Vision systems that perform measurement, inspection, alignment of objects and/or decoding of symbology (e.g. bar codes) are used in a wide range of applications and industries. These systems are based around the use of an image sensor, which acquires images (typically grayscale or color, and in one, two or three dimensions) of the subject or object, and processes these acquired images using an on-board or remote, interconnected vision system processor. The processor generally includes both processing hardware and non-transitory computer-readable program instructions that perform one or more vision system processes to generate a desired output based upon the image's processed information. This image information is typically provided within an array of image pixels each having various colors and/or intensities. In the example of a symbology (barcode) reader, the user or automated process acquires an image of an object that is believed to contain one or more barcodes. The image is processed to identify barcode features, which are then decoded by a decoding process and/or processor obtain the inherent alphanumeric data represented by the code. In other types of vision systems, various vision system tools (e.g. edge detectors, calipers, blob analysis) are employed by the system processor to detect edges and other features that allow for recognition of object features, and the determination of desired information based upon these features—for example whether the object is defective or whether it is properly aligned.

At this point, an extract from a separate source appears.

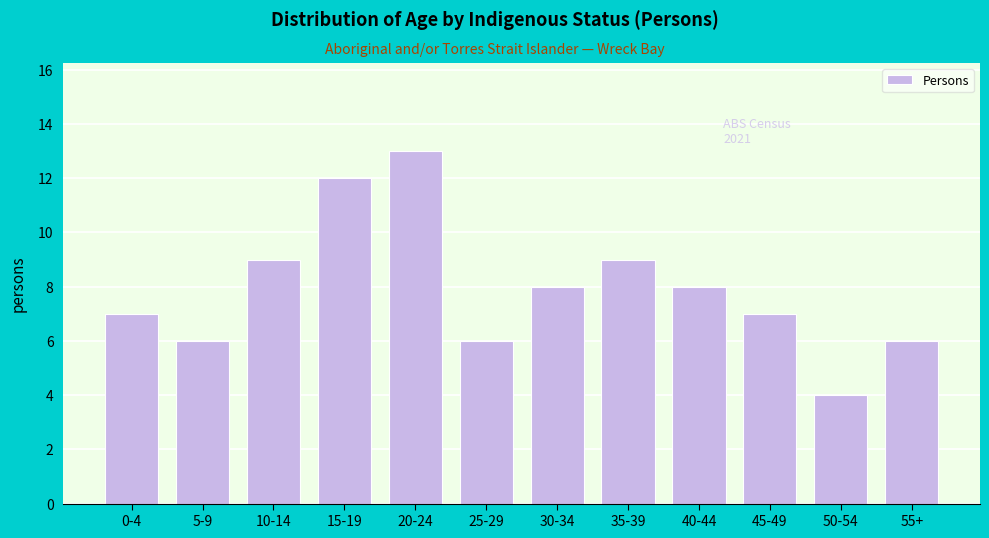

Reading right to left, extract all data points from this chart.

55+=6	50-54=4	45-49=7	40-44=8	35-39=9	30-34=8	25-29=6	20-24=13	15-19=12	10-14=9	5-9=6	0-4=7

It is increasingly desirable to provide vision systems and associated vision system components that can be used for a variety of purposes and a range of environments. Likewise, vision systems that can take advantage of improved technologies, such as more-efficient illuminators are desirable. In any vision system, a major component is the vision system camera assembly. The camera assembly includes a lens (optics) and an imager (or “sensor”) that provides the array of image pixel information. The vision system processor receives the pixel data from the imager/sensor and processes it to derive useful vision system information about the imaged scene and/or object. The vision system processor and related components (e.g. data memory, decoders, etc.) can be provided within the camera assembly's physical housing or enclosure, or some or all of these vision processing components can be mounted remotely (e.g. within a PC, or other remote, self-contained processing system), and linked by a wired or wireless interconnect.

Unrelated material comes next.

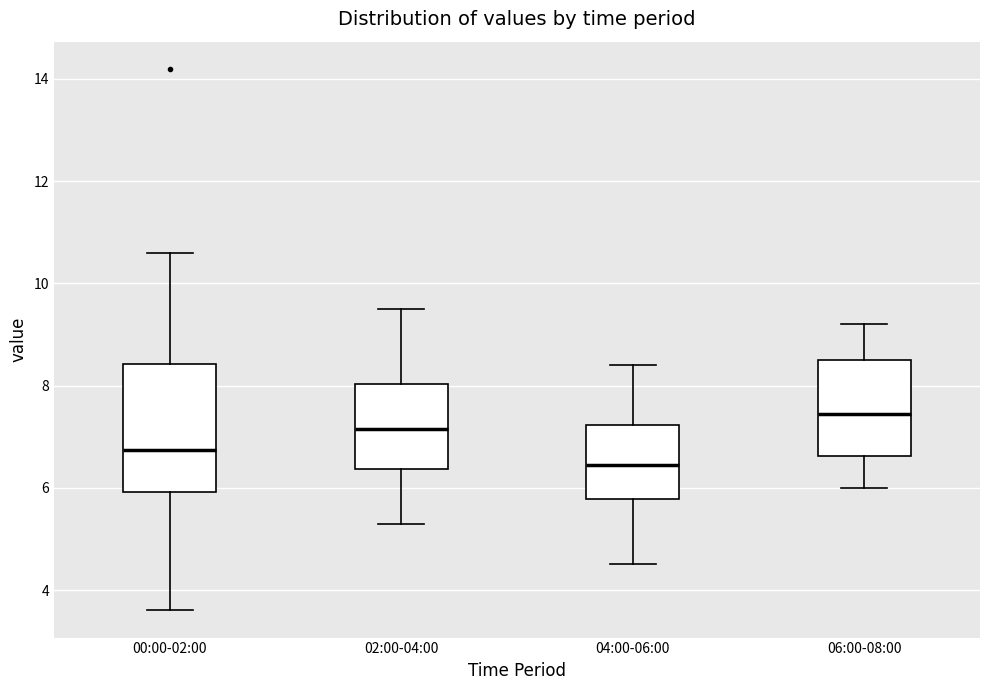

Which box's median line is the highest?

06:00-08:00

Another significant component of many vision system cameras is the illumination assembly. To adequately acquire an image of an object's (or scene's) surface, it is desirable to illuminate it with illumination that exhibits the appropriate intensity, spread, wavelength and timing for a particular acquisition task. Depending upon the features being imaged and the relative angle of the camera axis to the features, the type and characteristics of illumination employed can vary widely. For example, some features (e.g. peened features) can be best imaged using low-angle illumination, while other features (e.g. printed, high-contrast features) are typically best imaged using direct, high-angle illumination. Likewise, the wavelength of illumination can vary depending on the nature of the features—that is, some features are best illuminated in the visible range, while others may be enhanced using infrared (IR) or ultraviolet (UV) light. Likewise, for some applications it is desirable to employ polarized light and/or to filter the light entering the camera with a polarizer or other appropriate optical filter. Many camera systems include a ring illumination arrangement consisting of one or more rows of that encircle the camera lens. These illuminators can be external and remote from the camera housing, but are also often “internal”, being fixed in place on the front of the camera. A common form of ring illuminator, which surrounds the camera lens, is constructed on a circuit board that contains a predetermined number of lighting elements in one or more circles around the lens axis. The lighting elements on a typical illuminator are LEDs, but other types of light sources (e.g. xenon strobes, laser diodes, etc) can also be employed, either as an alternative to LEDs or in addition to LEDs.
In an external illuminator, a dedicated light arrangement is typically used to provide desired illumination to the scene from a desired vantage point that can be remote from the camera and its lens axis. It is typically interconnected with the camera assembly or other device by a cable that provides trigger signals from the camera and can provide other data to and from the camera. The external illuminator is typically pre-configured with an appropriate light source, controller, and interface circuit that is adapted to connect to most camera assemblies. The external lighting arrangement is typically user-installable and configurable.
With conventional internal lighting systems, most camera manufacturers prevent the user from installing or changing-out the lighting system that is integrated in the camera. One reason that the internal illumination assembly is not adapted for exchangeability is that there exists a risk of installation and/or configuration errors by the end user. This is because the camera may be set to acquire images based upon a certain set of illumination parameters, that when changed, may not be accommodated by the camera's vision processor (or “core”) and lighting controller. These illumination parameters can include (but are not limited to) operating voltage and current, startup timing, maximum time on, maximum temperature, maximum power and the light intensity for a given level of output current. Failure to properly accommodate these parameters within the camera can result in poor image acquisition or even damage to the equipment.
As noted above, the ability to provide a more-versatile and upgradable vision system is desirable. Part of the desired versatility and upgradability is the ability to provide an illuminator to the camera that is particularly suited to the vision task and straightforward to set up without the risk of improperly setting parameters. Moreover, the ability to change out that illuminator at a subsequent time (e.g. in the field) is further desirable). This exchangeability is particularly desirable with illuminators that are controlled internally, but also with external illuminators that may require some control by the camera assembly.